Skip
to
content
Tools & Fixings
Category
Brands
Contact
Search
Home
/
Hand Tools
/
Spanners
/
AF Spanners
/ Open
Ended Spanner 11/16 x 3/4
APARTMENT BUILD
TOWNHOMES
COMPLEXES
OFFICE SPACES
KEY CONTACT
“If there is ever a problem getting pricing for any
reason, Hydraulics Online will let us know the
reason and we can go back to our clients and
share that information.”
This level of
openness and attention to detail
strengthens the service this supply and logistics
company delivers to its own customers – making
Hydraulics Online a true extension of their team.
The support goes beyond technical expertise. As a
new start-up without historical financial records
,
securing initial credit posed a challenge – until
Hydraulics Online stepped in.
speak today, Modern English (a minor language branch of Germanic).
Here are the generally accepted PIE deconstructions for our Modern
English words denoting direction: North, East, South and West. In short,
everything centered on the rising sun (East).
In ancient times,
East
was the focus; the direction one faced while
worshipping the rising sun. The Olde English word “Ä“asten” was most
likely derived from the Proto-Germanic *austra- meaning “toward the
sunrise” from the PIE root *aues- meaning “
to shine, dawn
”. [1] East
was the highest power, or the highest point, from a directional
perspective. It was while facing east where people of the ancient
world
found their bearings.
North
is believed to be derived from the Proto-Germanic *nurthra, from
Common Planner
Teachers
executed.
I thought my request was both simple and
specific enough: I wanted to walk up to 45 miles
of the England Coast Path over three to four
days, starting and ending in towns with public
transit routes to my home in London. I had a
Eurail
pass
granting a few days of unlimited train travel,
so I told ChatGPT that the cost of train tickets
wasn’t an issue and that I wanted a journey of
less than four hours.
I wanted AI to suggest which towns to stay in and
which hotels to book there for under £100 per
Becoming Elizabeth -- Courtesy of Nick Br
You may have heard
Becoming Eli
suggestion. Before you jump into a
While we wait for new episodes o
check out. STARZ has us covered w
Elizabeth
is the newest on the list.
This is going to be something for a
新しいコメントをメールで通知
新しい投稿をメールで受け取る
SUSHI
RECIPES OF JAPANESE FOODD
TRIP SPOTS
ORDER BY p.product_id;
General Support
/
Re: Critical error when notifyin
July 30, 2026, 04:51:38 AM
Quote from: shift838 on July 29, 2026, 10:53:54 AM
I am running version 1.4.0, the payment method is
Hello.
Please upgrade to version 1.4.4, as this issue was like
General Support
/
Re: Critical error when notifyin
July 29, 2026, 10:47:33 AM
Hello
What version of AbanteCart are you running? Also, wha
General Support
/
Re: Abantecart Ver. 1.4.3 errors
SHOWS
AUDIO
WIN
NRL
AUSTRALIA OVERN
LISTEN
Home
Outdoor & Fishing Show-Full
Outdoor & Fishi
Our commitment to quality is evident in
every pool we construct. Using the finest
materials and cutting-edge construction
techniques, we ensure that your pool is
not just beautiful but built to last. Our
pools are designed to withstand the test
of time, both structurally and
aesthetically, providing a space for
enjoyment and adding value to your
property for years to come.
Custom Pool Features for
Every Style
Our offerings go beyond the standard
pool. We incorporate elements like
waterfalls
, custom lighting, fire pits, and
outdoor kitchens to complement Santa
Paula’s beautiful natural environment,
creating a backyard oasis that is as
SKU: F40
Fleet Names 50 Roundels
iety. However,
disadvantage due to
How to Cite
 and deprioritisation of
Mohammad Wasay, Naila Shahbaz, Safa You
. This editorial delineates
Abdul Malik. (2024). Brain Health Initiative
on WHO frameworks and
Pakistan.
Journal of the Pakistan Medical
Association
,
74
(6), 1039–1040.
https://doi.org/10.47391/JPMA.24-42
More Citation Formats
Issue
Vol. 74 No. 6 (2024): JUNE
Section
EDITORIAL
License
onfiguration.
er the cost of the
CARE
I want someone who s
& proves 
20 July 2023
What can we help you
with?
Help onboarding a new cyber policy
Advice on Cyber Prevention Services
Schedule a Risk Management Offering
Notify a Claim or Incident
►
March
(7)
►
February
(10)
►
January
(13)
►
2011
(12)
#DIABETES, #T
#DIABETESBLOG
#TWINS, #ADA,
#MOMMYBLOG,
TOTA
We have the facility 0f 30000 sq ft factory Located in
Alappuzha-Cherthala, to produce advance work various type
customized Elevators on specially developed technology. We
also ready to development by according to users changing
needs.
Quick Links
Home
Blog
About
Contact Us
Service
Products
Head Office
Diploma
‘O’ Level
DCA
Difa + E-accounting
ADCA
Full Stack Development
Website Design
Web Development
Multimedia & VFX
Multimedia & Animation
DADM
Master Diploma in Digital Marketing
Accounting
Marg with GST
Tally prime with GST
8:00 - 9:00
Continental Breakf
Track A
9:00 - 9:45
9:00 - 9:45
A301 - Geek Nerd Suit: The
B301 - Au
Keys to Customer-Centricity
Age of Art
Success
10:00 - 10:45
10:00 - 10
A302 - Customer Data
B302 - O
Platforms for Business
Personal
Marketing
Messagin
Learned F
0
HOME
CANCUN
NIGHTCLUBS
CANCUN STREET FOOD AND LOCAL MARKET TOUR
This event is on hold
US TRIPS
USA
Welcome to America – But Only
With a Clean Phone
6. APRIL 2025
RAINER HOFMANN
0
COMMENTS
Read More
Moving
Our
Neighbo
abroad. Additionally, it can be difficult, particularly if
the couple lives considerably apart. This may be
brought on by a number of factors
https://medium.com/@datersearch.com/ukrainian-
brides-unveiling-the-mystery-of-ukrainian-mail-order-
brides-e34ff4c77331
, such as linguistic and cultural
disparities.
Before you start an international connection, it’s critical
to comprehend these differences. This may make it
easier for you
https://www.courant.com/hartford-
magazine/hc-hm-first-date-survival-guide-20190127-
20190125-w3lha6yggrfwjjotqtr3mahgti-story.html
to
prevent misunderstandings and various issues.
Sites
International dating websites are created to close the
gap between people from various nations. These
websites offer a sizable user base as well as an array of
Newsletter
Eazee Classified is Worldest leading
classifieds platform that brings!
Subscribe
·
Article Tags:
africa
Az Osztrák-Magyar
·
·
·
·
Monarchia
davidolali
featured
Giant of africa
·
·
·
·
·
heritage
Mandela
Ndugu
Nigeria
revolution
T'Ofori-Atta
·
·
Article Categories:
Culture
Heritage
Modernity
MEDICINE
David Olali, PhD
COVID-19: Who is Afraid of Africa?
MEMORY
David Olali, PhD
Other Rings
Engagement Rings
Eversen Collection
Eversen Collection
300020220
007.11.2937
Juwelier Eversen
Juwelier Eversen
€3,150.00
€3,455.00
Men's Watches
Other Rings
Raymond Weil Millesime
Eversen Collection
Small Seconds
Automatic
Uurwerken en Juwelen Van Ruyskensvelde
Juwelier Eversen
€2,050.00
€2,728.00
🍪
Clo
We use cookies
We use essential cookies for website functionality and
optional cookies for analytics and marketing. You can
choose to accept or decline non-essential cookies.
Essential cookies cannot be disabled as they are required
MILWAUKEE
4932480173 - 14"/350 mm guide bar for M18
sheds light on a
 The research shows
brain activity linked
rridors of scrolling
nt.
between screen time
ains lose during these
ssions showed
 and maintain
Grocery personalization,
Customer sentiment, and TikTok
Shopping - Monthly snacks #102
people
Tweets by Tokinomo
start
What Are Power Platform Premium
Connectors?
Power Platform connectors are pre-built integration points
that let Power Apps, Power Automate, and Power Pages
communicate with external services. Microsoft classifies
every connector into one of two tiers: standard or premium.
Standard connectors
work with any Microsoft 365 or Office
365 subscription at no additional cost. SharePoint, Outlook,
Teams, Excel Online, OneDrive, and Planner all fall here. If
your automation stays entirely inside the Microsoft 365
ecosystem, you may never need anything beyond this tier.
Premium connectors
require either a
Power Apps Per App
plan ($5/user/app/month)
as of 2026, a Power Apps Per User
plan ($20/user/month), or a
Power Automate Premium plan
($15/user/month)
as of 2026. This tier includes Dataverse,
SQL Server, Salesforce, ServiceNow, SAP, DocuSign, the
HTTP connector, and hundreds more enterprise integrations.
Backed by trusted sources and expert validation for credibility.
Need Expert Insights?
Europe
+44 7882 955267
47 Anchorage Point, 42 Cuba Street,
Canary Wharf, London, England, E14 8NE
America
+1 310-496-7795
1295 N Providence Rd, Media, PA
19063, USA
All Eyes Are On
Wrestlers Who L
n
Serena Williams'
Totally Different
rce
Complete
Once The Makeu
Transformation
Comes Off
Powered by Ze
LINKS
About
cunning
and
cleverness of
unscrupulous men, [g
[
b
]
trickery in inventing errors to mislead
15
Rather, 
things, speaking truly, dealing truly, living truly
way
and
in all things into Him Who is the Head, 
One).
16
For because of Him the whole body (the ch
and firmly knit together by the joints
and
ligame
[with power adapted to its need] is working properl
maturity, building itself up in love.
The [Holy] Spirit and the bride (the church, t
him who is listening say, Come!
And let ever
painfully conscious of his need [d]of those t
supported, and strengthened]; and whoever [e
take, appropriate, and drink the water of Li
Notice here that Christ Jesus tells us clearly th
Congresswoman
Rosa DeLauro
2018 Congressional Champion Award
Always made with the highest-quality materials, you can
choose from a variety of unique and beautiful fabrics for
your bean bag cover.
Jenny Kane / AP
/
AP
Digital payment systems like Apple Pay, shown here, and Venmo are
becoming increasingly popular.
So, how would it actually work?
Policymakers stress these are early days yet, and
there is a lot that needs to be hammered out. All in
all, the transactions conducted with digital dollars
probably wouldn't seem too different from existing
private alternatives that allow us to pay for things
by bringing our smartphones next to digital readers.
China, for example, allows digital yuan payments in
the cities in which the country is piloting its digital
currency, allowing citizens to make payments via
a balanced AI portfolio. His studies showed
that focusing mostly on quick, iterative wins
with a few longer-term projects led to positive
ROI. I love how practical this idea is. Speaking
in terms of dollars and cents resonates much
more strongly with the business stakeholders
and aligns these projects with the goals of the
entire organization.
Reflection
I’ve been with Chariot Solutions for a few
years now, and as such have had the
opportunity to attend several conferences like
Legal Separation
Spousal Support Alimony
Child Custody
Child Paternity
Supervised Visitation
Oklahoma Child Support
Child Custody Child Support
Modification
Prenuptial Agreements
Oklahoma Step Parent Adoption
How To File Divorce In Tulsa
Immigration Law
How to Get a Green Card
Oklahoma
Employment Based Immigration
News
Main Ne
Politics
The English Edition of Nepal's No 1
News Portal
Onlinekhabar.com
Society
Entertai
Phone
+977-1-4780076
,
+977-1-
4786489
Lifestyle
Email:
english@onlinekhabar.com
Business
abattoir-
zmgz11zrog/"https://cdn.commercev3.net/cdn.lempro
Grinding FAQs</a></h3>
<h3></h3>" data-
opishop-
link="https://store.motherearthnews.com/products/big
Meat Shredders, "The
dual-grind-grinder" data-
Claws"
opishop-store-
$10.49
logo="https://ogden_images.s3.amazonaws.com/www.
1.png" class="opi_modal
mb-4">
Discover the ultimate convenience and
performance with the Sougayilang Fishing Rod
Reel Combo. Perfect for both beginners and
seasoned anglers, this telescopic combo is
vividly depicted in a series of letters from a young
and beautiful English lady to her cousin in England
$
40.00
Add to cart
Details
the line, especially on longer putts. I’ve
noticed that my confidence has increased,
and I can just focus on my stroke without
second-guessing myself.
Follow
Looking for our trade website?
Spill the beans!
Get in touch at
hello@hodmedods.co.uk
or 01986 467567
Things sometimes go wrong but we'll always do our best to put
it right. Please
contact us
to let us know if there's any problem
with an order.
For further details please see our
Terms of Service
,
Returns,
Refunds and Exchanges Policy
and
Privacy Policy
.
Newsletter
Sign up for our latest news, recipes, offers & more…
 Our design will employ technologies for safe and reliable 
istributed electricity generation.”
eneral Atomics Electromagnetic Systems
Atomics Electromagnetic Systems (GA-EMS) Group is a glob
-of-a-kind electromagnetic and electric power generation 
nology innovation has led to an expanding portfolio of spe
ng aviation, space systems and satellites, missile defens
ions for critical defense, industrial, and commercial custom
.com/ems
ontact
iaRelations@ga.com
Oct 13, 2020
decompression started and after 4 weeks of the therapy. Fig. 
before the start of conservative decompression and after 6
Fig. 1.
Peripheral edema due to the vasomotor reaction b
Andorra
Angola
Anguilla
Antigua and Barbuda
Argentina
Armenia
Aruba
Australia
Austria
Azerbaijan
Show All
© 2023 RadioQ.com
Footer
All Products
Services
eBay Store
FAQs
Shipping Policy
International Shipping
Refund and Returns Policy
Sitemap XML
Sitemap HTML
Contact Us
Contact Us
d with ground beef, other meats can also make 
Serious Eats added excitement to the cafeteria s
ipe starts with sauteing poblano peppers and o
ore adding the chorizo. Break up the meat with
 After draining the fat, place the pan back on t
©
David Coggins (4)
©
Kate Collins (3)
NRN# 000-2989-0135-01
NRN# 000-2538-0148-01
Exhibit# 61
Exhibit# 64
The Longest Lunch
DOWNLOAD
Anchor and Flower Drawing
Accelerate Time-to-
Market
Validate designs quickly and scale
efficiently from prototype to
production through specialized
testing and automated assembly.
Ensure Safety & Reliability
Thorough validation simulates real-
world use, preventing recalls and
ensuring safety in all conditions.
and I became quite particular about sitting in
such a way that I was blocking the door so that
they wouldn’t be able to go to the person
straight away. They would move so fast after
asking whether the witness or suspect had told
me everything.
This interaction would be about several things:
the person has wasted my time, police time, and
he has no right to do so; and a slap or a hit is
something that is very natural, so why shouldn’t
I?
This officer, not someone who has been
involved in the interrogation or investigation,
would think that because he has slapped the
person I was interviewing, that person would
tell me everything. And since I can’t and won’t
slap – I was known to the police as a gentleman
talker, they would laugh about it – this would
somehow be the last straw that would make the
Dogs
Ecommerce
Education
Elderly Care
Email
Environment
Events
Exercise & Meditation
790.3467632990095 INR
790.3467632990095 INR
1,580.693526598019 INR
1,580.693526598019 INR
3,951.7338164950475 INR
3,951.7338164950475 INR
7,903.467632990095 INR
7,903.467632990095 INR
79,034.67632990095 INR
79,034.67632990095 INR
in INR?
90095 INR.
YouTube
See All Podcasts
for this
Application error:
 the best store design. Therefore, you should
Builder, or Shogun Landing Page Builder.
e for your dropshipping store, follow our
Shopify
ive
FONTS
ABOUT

★ ★ ★ ★ ★ ★ ★

* _Prompt_: Convert the text from the start of the records through the line containing "reason, Hydraulics Online" into a JSON list of strings, with one string per line and blank lines omitted.

* _Task output_:
[
  "Skip",
  "to",
  "content",
  "Tools & Fixings",
  "Category",
  "Brands",
  "Contact",
  "Search",
  "Home",
  "/",
  "Hand Tools",
  "/",
  "Spanners",
  "/",
  "AF Spanners",
  "/ Open",
  "Ended Spanner 11/16 x 3/4",
  "APARTMENT BUILD",
  "TOWNHOMES",
  "COMPLEXES",
  "OFFICE SPACES",
  "KEY CONTACT",
  "“If there is ever a problem getting pricing for any",
  "reason, Hydraulics Online will let us know the"
]